Home is where the new world of work is

My former (rather former former) employer remodeled it’s offices lately and invited friends & family to a “homecoming day” /” tour de new offices”.

They were kind enough to also invite us alumnis and so some 10 ex-Microsofties “came home” again last Friday and visited the new offices of Microsoft Switzerland. It’s quite impressive how they remodeled the building, following a concept which was first tested at Microsoft Netherlands (if I’m not totally wrong). People don’t have their fixed desks anymore, they’re expected to roam around and sit “as they come”, the offices feel very open and the use of nice colors gives it a very nice feel. Of course the idea is to seat more people in the same building, but it sure doesn’t feel like it.

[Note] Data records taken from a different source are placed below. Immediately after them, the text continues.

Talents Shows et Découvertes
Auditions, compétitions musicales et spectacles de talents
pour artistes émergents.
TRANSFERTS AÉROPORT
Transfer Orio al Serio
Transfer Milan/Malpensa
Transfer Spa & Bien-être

Here’s a look at the patio, where you see the color-coding of the floors:

Microsoft Switzerland remodeled buidling patio view from entry

 

 

 

 

 

 

 

 

 

Oh, and talking about the entrance – there’s a huge display which reacts to gestures people make (not difficult to guess that there’s a Kinect device nearby, the guys from the DPE team had a small pet project slightly reprogramming the controller software).

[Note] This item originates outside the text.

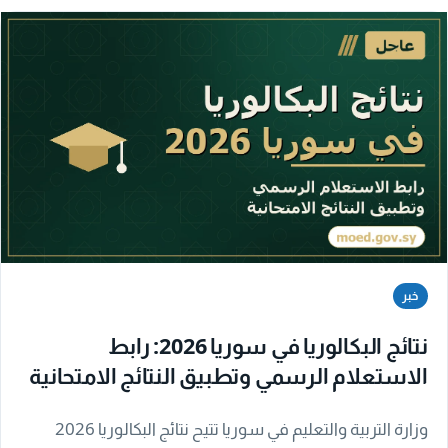
خبر
نتائج البكالوريا في سوريا 2026: رابط
الاستعلام الرسمي وتطبيق النتائج الامتحانية
وزارة التربية والتعليم في سوريا تتيح نتائج البكالوريا 2026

Here’s another look at one of the areas in the client zone: a living-room setup, again with a bit of Kinect involved:

Microsoft Switzerland remodeled buidling living room setup

 

 

 

 

 

 

 

 

 

 

Last pic from the library on the top floor (btw I missed the Steve Jobs bio in the bookshelf…). Color of the carpet reminds me of Patent Ochsners’ song “Scharlachrot“, I don’t know why 🙂

Microsoft remodeled office library on top floor notice the red carpet

 

 

 

 

 

 

 

 

 

 

Nice concept indeed, let’s see how the employees like it (My bet: they will). Only negative aspect of the whole thing: the building is still in the suburbs.

Oh and btw: rumor has it that this new, more portable, less voluminous version of surface will be available rather soon.